Said Hayhurst: “Because deposits have surged, I don’t believe most community banks are going to lose deposit relationships by cutting their deposit costs. Banks only have so many levers they can pull to fight margin compression.” 

In addition to reducing deposit expense, banks must make sure they deploy their assets as effectively as possible to combat NIM compression, consultants said. 

“Action step No. 1 is do something with the cash other than just have it sit at 10 basis points,” said Gall. 

Right now, many banks are sitting on a lot of cash. 

“Banks are holding that cash for a couple of reasons,” Hayhurst said. “One is the uncertainty – they saw a surge of deposits this year – and some of them are uncertain about if those deposits are going to surge back out. I don’t believe that they are. But there is a level of uncertainty there, so they’re holding cash for that reason.” 

Hayhurst continued: “Two, they don’t like the yields they can get in say, the bond market. So they are holding that cash earning 10 basis points because they don’t like that they can only buy a bond at 1% and they remember when they could buy a bond at 2% or 2.5%” 

“But 8% of your assets earning just 10 basis points is destroying margin. So first and foremost they need to deploy those assets,” Hayhurst said. 

Reber said some banks are selectively investing longer term than they normally would. 

“That 12-year bond that yields 2% is a better than a 5-year bond that yields 75 basis points,” Reber said. 

Gall said, depending on its position, each bank may have a little different approach.  

“The easy answer is the investment portfolio,” Gall said. 

In addition, he said, banks that are doing mortgage originations may choose to hold some mortgages. A bank might also opt to become more aggressive in lending. 

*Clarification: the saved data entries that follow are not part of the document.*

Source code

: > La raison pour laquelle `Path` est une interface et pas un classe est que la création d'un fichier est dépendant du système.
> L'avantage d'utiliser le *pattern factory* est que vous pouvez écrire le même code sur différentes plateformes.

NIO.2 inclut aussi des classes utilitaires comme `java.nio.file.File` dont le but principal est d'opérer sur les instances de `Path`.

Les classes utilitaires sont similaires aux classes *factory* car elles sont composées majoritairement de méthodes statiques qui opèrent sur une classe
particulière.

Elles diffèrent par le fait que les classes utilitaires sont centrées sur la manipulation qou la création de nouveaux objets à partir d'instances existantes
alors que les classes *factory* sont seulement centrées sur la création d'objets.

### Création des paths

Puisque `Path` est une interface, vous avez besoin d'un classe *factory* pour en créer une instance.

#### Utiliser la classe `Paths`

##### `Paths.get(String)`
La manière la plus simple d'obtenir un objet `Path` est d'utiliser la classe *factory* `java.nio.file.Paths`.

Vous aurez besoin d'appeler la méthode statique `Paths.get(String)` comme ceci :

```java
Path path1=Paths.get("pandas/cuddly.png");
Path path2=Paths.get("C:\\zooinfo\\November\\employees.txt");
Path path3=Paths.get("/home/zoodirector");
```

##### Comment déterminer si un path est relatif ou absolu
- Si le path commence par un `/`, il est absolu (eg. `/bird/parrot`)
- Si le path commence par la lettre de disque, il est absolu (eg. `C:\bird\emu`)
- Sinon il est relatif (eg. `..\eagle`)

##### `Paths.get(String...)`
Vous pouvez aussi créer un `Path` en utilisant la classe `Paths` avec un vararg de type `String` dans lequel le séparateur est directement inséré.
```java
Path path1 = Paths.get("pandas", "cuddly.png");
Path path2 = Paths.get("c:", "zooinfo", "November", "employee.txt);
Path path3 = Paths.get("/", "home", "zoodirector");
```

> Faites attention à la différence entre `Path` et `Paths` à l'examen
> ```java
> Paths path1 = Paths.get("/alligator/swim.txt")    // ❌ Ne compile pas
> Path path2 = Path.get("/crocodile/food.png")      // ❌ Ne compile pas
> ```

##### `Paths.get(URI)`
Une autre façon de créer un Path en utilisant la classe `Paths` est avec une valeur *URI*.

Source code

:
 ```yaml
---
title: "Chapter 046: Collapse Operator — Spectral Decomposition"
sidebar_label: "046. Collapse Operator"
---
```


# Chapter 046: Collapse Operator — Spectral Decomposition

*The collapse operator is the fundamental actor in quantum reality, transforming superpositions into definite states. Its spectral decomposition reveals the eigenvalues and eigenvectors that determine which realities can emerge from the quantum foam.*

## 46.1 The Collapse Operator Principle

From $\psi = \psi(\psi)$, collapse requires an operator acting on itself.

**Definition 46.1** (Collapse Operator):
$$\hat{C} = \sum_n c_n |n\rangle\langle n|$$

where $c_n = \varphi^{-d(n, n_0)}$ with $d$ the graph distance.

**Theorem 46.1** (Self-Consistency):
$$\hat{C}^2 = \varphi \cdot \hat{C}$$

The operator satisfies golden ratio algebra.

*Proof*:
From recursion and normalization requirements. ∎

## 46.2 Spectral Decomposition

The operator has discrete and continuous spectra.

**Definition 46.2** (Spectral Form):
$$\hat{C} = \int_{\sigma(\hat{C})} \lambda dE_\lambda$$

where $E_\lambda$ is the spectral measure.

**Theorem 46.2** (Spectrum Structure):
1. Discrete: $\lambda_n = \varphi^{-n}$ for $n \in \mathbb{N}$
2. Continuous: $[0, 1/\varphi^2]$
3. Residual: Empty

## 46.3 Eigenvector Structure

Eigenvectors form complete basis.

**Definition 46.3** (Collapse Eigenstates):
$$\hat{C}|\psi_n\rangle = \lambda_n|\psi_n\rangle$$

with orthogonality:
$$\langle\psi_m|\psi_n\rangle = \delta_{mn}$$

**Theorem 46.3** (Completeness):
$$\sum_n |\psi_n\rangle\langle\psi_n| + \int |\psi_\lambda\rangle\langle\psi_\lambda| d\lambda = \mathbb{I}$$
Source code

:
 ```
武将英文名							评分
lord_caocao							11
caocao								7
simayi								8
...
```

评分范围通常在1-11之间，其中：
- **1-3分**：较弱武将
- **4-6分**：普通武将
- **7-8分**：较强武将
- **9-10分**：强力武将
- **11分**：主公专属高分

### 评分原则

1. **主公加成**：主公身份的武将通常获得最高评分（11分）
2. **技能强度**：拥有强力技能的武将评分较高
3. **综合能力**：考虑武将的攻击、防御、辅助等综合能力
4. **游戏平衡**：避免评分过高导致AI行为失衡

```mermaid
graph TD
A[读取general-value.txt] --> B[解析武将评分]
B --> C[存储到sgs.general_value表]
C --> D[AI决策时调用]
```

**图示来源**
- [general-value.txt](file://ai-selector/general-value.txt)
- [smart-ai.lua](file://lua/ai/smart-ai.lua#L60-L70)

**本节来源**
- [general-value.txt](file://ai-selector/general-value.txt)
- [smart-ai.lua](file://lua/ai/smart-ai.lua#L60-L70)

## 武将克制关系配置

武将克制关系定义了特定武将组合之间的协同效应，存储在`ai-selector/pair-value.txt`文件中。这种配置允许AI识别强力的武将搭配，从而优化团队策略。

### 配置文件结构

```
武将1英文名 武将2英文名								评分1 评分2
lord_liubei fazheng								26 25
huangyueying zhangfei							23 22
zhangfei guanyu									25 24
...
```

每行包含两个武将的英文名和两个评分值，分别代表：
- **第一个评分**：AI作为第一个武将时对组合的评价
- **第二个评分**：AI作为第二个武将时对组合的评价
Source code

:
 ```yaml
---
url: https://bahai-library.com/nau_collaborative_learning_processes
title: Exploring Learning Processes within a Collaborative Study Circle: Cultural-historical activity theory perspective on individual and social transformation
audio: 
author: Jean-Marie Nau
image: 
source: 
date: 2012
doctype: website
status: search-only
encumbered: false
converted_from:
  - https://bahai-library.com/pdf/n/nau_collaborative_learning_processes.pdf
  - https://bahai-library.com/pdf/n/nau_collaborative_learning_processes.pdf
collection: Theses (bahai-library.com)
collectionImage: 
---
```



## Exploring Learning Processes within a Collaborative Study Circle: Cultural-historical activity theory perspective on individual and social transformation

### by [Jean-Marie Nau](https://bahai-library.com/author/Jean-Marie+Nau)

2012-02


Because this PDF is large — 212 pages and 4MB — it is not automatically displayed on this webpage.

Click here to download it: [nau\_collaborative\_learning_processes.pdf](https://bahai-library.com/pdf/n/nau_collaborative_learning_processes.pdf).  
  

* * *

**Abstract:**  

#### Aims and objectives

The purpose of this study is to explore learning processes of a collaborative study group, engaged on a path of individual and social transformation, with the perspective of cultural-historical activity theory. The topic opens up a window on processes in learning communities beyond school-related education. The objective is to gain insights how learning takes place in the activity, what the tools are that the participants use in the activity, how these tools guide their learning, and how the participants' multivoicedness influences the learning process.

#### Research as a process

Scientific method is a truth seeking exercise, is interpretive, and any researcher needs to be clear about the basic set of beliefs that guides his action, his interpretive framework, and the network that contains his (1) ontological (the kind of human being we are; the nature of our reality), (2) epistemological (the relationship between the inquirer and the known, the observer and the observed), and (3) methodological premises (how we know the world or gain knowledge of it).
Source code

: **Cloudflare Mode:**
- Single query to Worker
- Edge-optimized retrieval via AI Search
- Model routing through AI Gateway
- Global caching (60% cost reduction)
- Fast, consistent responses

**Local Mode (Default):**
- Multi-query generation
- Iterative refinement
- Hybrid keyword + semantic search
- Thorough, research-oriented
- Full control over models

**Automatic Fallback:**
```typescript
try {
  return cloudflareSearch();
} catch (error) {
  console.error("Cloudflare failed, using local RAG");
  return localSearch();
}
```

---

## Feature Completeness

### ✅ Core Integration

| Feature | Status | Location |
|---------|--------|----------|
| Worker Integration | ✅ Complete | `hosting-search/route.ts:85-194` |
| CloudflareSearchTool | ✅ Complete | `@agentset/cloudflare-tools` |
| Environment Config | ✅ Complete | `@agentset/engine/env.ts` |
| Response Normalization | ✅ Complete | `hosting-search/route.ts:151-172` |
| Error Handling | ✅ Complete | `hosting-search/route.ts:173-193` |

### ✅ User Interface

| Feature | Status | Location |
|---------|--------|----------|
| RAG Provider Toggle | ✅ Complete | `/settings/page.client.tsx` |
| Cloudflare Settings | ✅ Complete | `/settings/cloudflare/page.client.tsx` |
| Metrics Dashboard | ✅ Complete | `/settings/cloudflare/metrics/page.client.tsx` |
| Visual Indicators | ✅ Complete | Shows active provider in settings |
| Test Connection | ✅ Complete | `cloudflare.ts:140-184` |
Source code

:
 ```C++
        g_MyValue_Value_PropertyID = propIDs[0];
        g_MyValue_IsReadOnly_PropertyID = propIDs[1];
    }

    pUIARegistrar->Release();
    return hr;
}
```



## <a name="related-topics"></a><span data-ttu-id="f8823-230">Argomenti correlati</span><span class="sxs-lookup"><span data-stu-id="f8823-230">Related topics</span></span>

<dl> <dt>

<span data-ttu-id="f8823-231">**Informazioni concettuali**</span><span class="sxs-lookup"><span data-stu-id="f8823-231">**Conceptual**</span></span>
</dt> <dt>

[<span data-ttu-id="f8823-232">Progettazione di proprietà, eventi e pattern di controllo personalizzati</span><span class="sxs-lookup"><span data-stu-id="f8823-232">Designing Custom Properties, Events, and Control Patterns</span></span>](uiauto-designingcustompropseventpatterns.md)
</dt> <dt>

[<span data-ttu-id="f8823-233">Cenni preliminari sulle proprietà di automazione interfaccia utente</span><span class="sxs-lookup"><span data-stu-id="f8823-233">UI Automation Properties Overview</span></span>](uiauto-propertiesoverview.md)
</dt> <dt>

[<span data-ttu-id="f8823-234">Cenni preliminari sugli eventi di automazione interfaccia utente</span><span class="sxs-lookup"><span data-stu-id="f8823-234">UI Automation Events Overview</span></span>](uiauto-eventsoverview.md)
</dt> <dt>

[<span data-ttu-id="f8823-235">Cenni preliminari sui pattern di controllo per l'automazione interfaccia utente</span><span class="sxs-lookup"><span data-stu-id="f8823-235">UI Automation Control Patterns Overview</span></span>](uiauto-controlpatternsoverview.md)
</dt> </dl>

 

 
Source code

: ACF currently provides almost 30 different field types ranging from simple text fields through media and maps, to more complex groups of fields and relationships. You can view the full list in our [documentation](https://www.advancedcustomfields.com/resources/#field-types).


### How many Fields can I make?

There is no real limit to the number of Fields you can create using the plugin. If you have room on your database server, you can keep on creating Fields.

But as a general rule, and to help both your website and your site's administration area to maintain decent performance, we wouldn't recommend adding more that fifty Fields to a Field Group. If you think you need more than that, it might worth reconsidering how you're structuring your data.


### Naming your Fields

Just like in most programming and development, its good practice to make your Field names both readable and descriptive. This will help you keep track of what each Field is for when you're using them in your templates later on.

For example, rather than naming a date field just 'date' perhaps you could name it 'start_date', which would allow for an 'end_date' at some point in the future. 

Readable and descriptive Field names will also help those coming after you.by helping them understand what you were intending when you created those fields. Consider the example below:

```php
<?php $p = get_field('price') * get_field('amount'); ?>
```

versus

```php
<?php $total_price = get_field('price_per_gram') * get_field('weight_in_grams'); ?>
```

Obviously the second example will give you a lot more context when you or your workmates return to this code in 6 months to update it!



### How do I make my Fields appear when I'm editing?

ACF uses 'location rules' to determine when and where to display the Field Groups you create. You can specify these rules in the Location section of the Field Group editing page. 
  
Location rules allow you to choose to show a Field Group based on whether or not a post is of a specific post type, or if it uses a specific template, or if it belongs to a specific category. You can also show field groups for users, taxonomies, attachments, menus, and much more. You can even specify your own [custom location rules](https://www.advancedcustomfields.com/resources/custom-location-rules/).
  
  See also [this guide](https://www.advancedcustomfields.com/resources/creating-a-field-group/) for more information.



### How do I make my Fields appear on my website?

“The problem with that is in an uncertain economy you don’t really want to be leaning into potentially bad credits at lower rates,” Gall said. “You kind of pick your spot. But if you’re saying, ‘I’m going to earn 10 basis points for what the Fed has indicated is going to be three years if not longer, that’s going to be a huge hindrance on margin if you don’t do something with it.” 

Gall said some banks have the philosophy that they always need to price at the low end in their market or they’ll lose the deal.  

“Try to get a little bit more out of those loans, whether it’s 5 basis points or 10 basis points or 3 or 7,” Gall said. “Again, every additional couple of basis points you can get is probably what’s going to help banks succeed for the long run. Even though it doesn’t seem like a lot, when you start aggregating $250 million of assets and you start squeezing out 5 extra basis points, it becomes real dollars.” 

Musbach and Gall said bankers could be better off to not focus so much on NIM. 

“Is it the margin percentage that’s important, or is it the absolute net income interest number?” Musbach said. 

Consultants said banks also must keep becoming more efficient. 

It appears low rates are going to linger, and margins will remain under pressure, they said. 

“The Fed’s own projections show that rates aren’t going to be moving until 2023,” said Reber. “Now, they can change their mind, but the last time they put the numbers on a piece of paper, it said 2023.” 

The situation shouldn’t be anywhere near as bad as during the Great Recession, however. 

“You’re not going to have these bank failures in the numbers we did back then,” Reber said. “It’s going to be an environment where banks are just going to have to muddle along with very modest earnings but pretty secure, pretty safe balance sheets until whatever normal is returns.”